Telegram séduit par sa rapidité et sa confidentialité. Mais derrière cette apparence de sécurité, cette application est devenue un refuge pour les fake news, les arnaques et les bots espions.
1. Des groupes secrets où tout circule
Sur Telegram, des groupes peuvent accueillir jusqu’à 200 000 membres.
Ces espaces fermés, souvent non modérés, sont devenus des foyers de diffusion de rumeurs et de contenus trompeurs. Selon Democracy in Africa, plus de 60 % des campagnes de désinformation visant l’Afrique passent désormais par des messageries chiffrées comme Telegram ou WhatsApp.
Au Mali, plusieurs intox — images de guerre détournées, fausses alertes ou messages haineux — ont d’abord circulé sur Telegram avant d’être relayées sur d’autres réseaux sociaux comme Facebook ou TikTok. « J’ai intégré un groupe d’informations sur Telegram. Le nom semblait sérieux, mais j’y ai découvert des images choquantes et des publications à caractère sexuel. Le plus inquiétant, c’est que le groupe s’agrandissait chaque jour », témoigne Sidi, 23 ans, étudiant à Bamako.
2 Des arnaques bien emballées
À côté de ces dérives informationnelles, Telegram est devenu un terrain fertile pour les escroqueries. Fausses offres d’emploi, investissements frauduleux en cryptomonnaies ou concours fictifs pullulent. D’après la société de cybersécurité Kaspersky, les fraudes liées à Telegram ont augmenté de 80 % en un an. Beaucoup d’escrocs utilisent de faux profils pour soutirer de l’argent ou récolter des données personnelles.
3. Les « pièges à clics»
Certains bots sur Telegram — programmes automatisés — invitent à « valider [votre] compte », « gagner un cadeau » ou « vérifier [votre] identité ». En réalité, ces programmes peuvent accéder à vos fichiers, vos photos ou votre carnet d’adresses, surtout si vous leur donnez l’autorisation d’interagir avec votre compte. Une fois activés, ils collectent les données personnelles sans votre accord : nom, numéro, contacts, voire messages.
Et derrière un simple clic, vous pouvez y perdre beaucoup : intimité, argent ou identité numérique.
Une modération limitée et opaque
Grâce à son système de chiffrement, Telegram échappe en grande partie à la modération. Certes, la plateforme affirme supprimer certains contenus illégaux notamment liés au terrorisme, à la pédopornographie ou aux arnaques signalées. Mais son système de contrôle reste peu transparent, et les outils de fact-checking y sont quasi inexistants.
Résultat : la plateforme héberge également des contenus extrémistes, du chantage sexuel, du harcèlement ou des trafics variés, sans réel encadrement.

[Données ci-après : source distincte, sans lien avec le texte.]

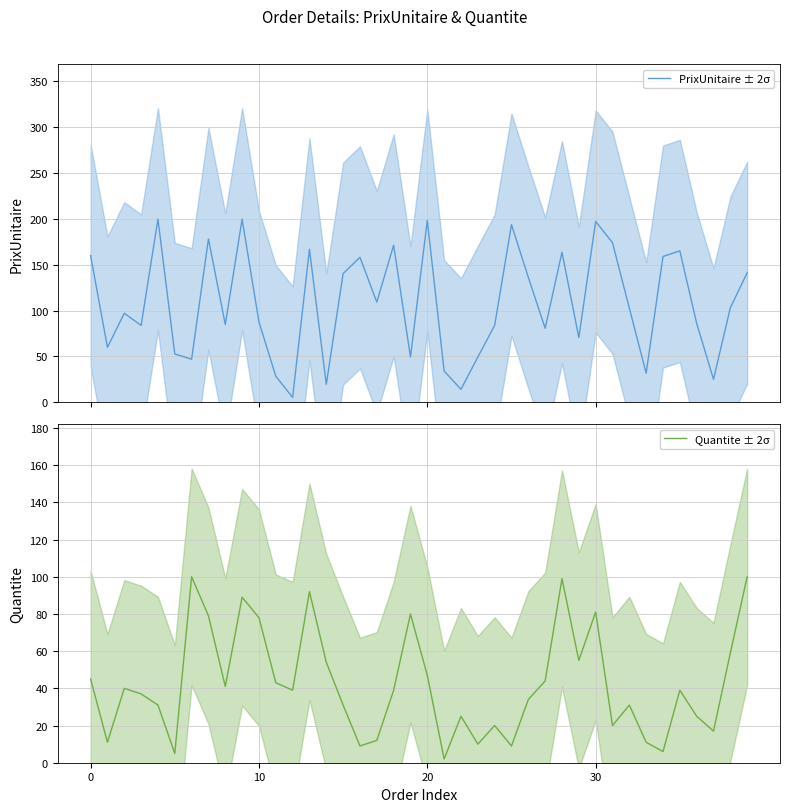

How many interior local valleys does the PrixUnitaire ± 2σ series have?

13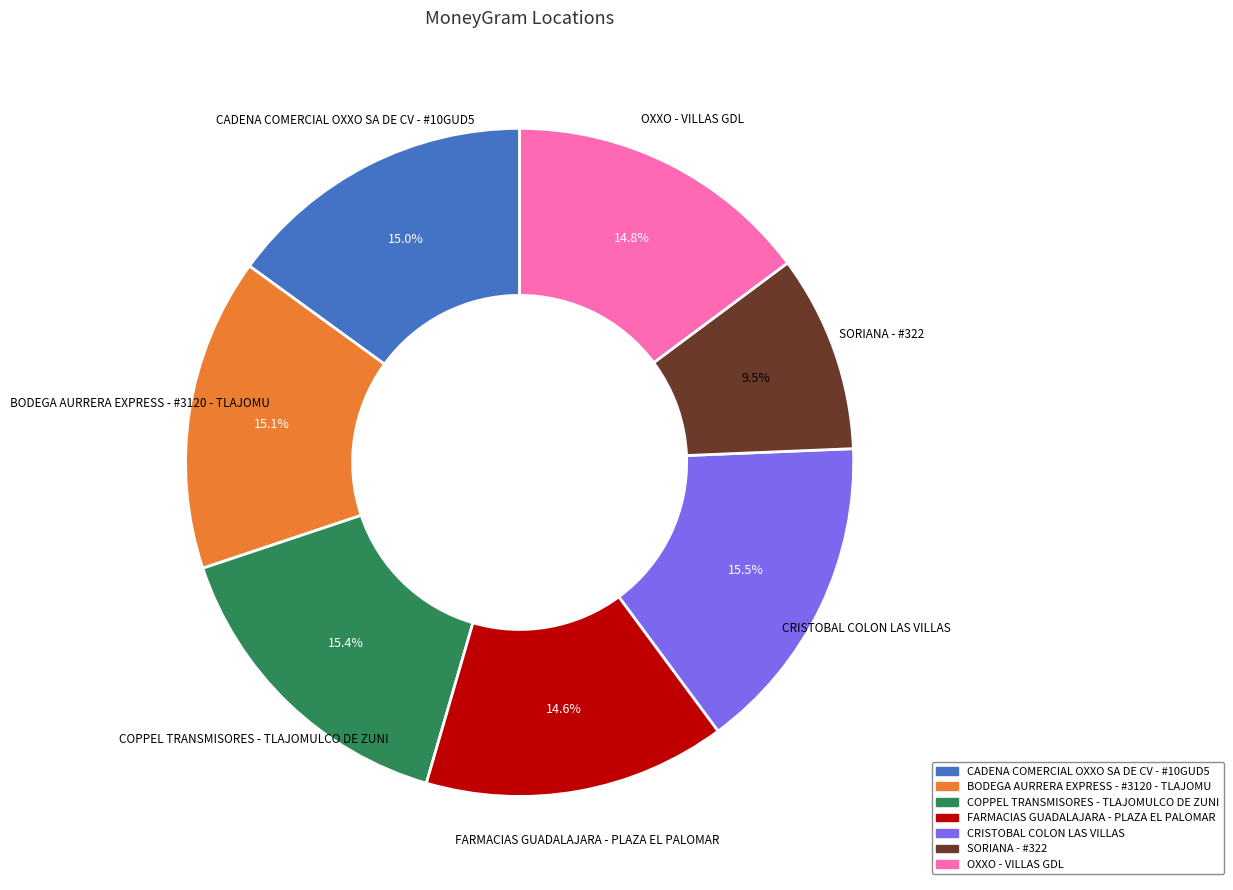

Between FARMACIAS GUADALAJARA - PLAZA EL PALOMAR and SORIANA - #322, which is larger?

FARMACIAS GUADALAJARA - PLAZA EL PALOMAR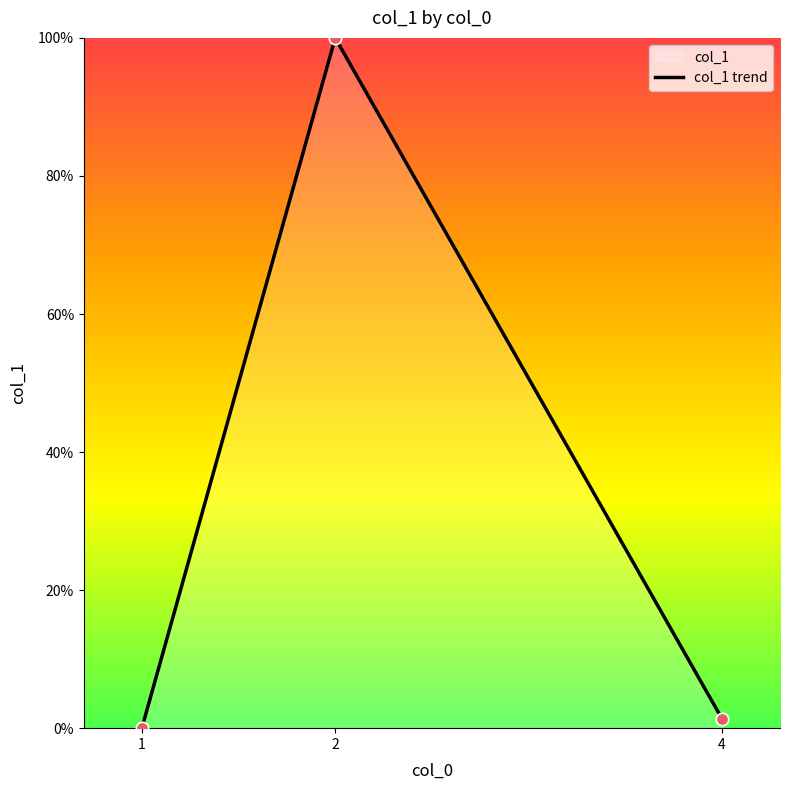

What is the change in value from 2 to 4?

-98.6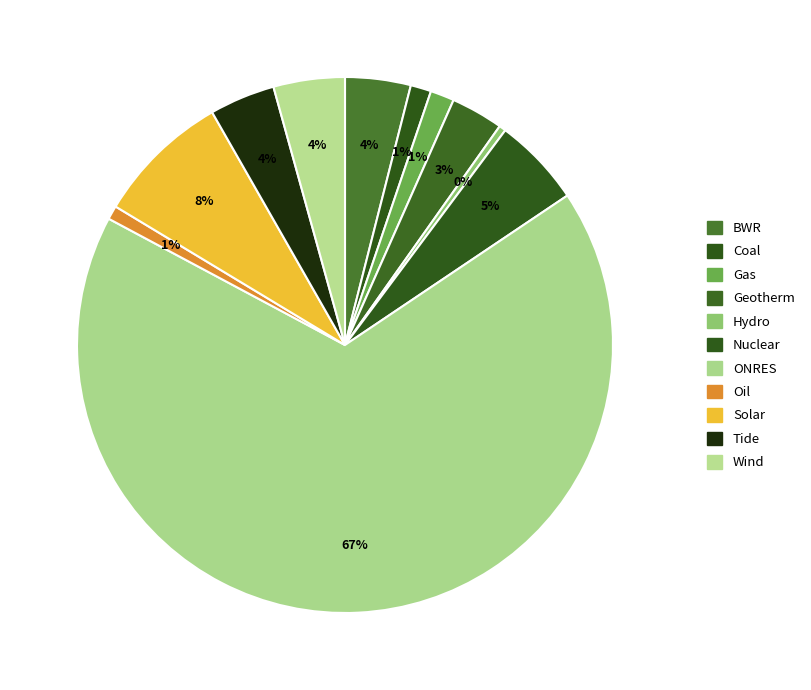

Count the number of slices in the pie.

11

Les bons réflexes à adopter
Pour Moussa Minta, ingénieur en cybersécurité chez Cantic, cette illusion de sécurité repose sur une incompréhension : « Beaucoup de jeunes pensent être protégés simplement parce que les messages sont chiffrés. C’est une erreur. Sur Telegram, les arnaques sont souvent plus discrètes et donc plus difficiles à détecter. »
L’expert recommande plusieurs gestes simples :
- Activer la vérification en deux étapes ;
- Éviter les groupes promettant gains rapides ou cadeaux ;
- Ne jamais cliquer sur un lien d’inconnu ;
- Désactiver l’ajout automatique aux groupes dans tes paramètres ;
- Cacher son numéro de téléphone et sa photo de profils aux inconnus ;
- Supprimer tout bot suspect ;
Privilégier un pseudonyme à son véritable nom ;
Telegram reste un outil puissant de communication, notamment pour les communautés restreintes et les militants. Mais sans esprit critique, nul n’est réellement à l’abri.